Conclusions for Energy from Waste

  If energy from waste is excluded from the Obligation there will still be some small number of projects completed, but it is unlikely that the amount of new capacity will match the requirement set out in the Consultation Document. It is doubtful whether large-scale mass burn technology is capable of delivering the targeted output. Independent estimates suggest that the maximum output of energy from waste plants in 2010 will be in the range 2-5TWh, but output of nearly 9TWh would be required to meet the target.
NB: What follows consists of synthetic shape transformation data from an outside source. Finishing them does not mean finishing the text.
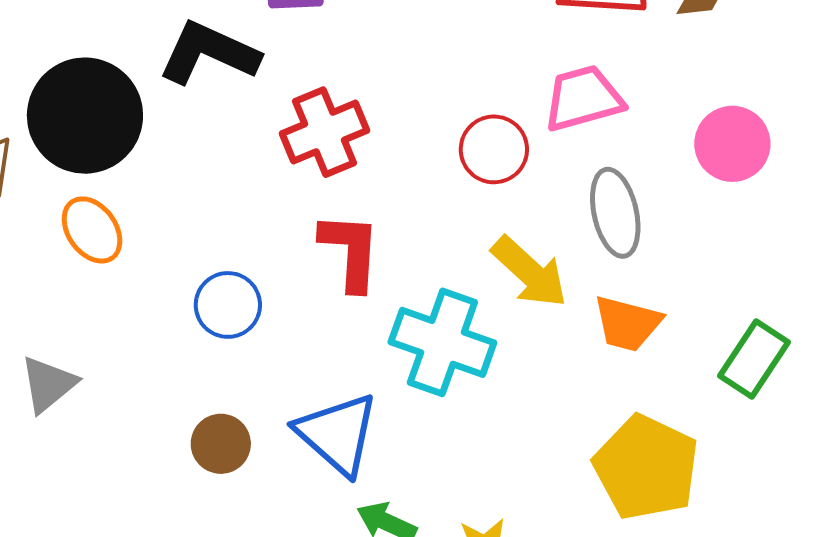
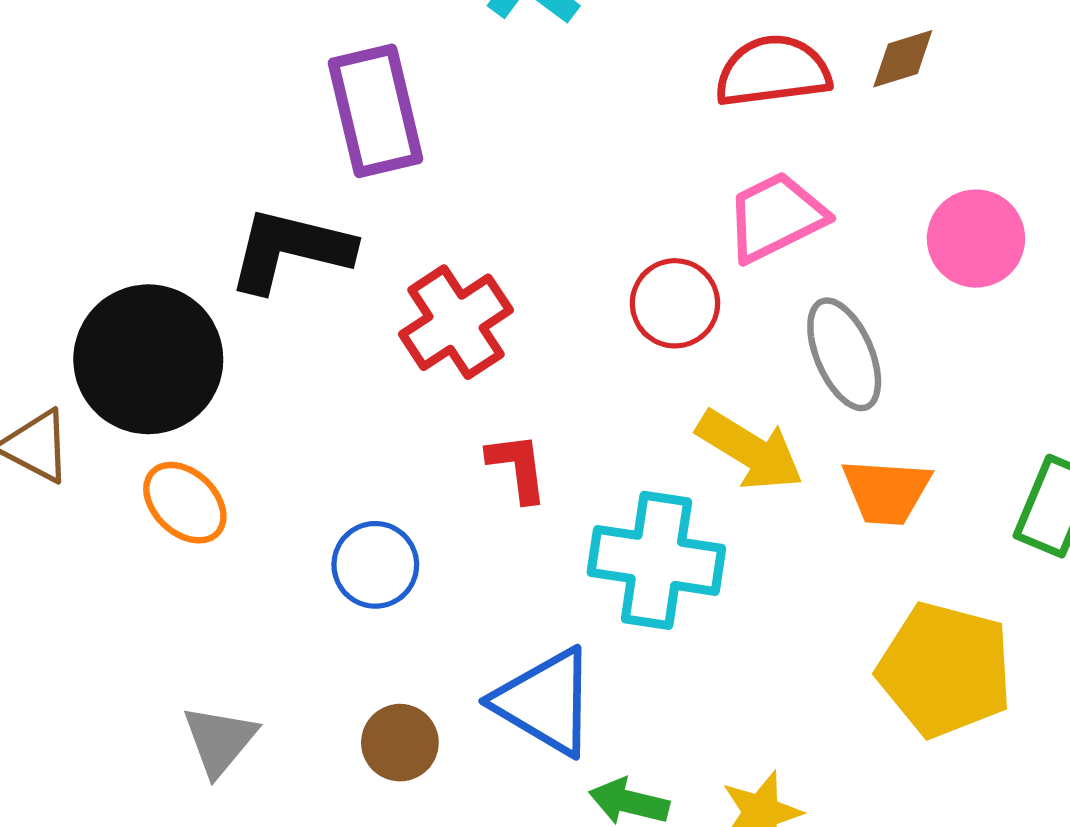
red L-shape: (350, 251) -> (518, 467), size x0.7
gray triangle: (48, 384) -> (220, 740), moved

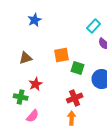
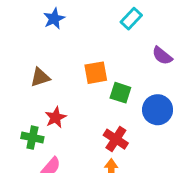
cyan rectangle: (94, 26) -> (131, 19), moved
red cross: (75, 98) -> (116, 139), turned -35

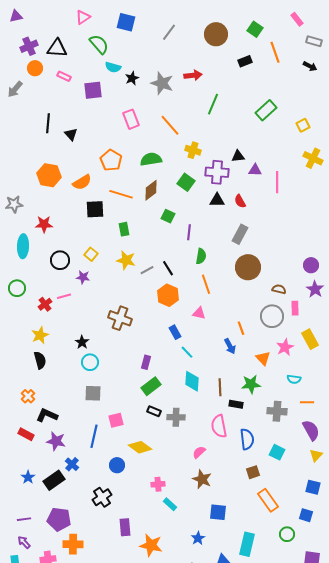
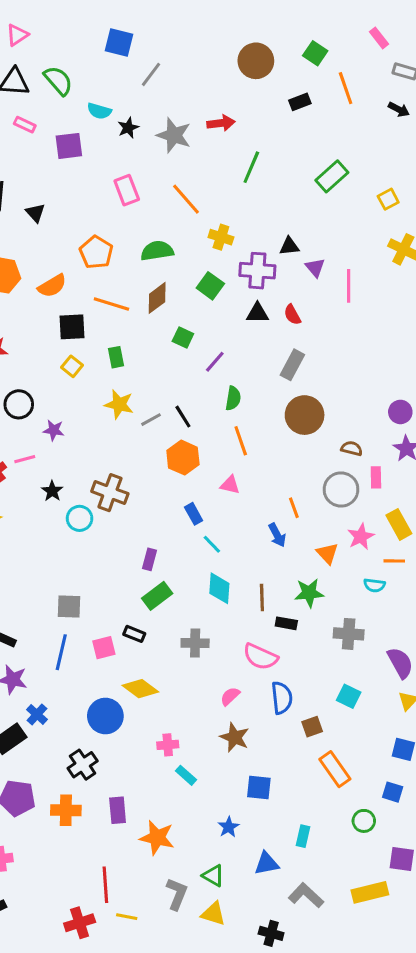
pink triangle: (83, 17) -> (17, 35), moved
gray line: (169, 32) -> (151, 74), moved
green semicircle: (99, 44) -> (58, 81), moved
purple triangle: (255, 170) -> (315, 268), turned 48
purple line: (189, 232) -> (215, 362), turned 35
yellow square: (91, 254) -> (72, 366), moved
black star: (82, 342) -> (52, 491), moved
cyan circle: (90, 362) -> (80, 518), moved
orange line: (307, 402) -> (394, 561), moved
black rectangle: (154, 411) -> (134, 634), moved
pink semicircle: (219, 426) -> (260, 657), turned -55
blue line: (94, 436) -> (61, 652), moved
blue semicircle: (247, 439) -> (282, 698), moved
blue circle: (117, 465) -> (105, 716), size x1.5
orange cross: (73, 544) -> (66, 810), moved
cyan rectangle: (247, 544) -> (303, 836), size x0.6

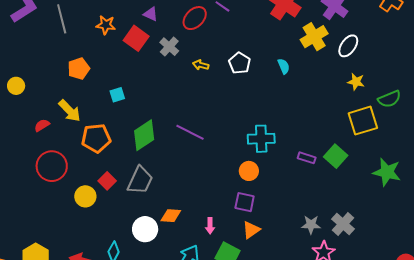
New, smaller technologies may be able to overcome the planning problems that have beset energy from waste projects, but these will require both support from the Obligation and a more favourable planning climate.

  The conclusion of this analysis must be that the forecasts for the growth of Non-Eligible Renewables set out in Table D of the Consultation Document are likely to prove to be hopelessly optimistic and, that on the basis of the policies set out in the Consultation Document, the Government will not achieve its Renewables Targets. However, if energy from waste is included in the Obligation, then it is possible that the targets will be achieved.

ELIGIBLE RENEWABLES

  The Consultation Document states that the increase in Eligible Renewables required to satisfy the Obligation during the period 2001 to 2003 is little more than might be expected to be provided by NFFO contracted capacity. However, evidence of the historic success rates of NFFO/SRO contracted capacity would suggest that the output set out in the Obligation may be difficult to achieve. The output of Eligible Renewables was around 4.2TWh in 1999. The output of these existing projects might reasonably be expected to fall by 2003 for two reasons:

(a)  the high rainfall in 1999 made this a peak year for the output of small hydro;

(b)  some of the existing landfill gas sites may be becoming depleted of gas by 2003.
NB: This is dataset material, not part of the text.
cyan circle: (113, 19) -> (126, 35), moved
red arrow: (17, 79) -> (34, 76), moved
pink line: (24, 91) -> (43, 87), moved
  A reasonable assumption for the output of existing Eligible Renewables in 2003 is 3.9—4.0TWh. Consequently, to achieve the Obligation, a further 7.0TWh of output must be produced by new capacity. The most successful projects with NFFO/SRO contracts have been those for landfill gas and, assuming that virtually all of the contracted capacity becomes operational, the new projects would produce a further 2.0TWh in 2003. Most of the remaining 5.0TWh needed to meet the Obligation would need to come from on-shore wind projects, which account for by far the majority of the contracted capacity for Eligible Renewables that is as yet not operational. To have a reasonable chance of achieving the output required in the Obligation from NFFO/SRO contracted projects it would be necessary for more than 80 per cent of contracted on-shore wind capacity to become operational by the beginning of 2003. Only 11.9 per cent of contracted wind projects were operational by the end of 1999. The success rate for NFFO 2 (1991) was 64 per cent and the success rate for NFFO 3 (1995) was only 26 per cent after more than four years. Around 40 per cent of the non-operational contracted capacity is part of NFFO 5 and SRO 3 (1998) and by the beginning of 2003 these contracts will have been in place for less than five years. Thus, to achieve the output required for the Obligation in 2003 will require that a larger proportion of contracted capacity becomes operational and does so more quickly than historically has been the case. As such, current official targets appear heroic.

  Achieving the level of output suggested for the Obligation in 2010 would require an even higher rate of growth in Eligible Renewables between 2003 and 2010 than is implied in the period to 2003. The most promising energy source is wind power. However, we have already noted the difficulties that have been faced by onshore wind projects and offshore projects are at an early stage of development. The higher costs of offshore projects have been recognised by the Government in suggesting that early projects might benefit from capital grants as well as the benefits of being in the Renewables Obligation. It is too early to forecast the eventual costs of offshore projects, or the rate at which they can be developed. This would suggest that the forecast rate of development for Eligible Renewables in the period from 2004 is highly speculative.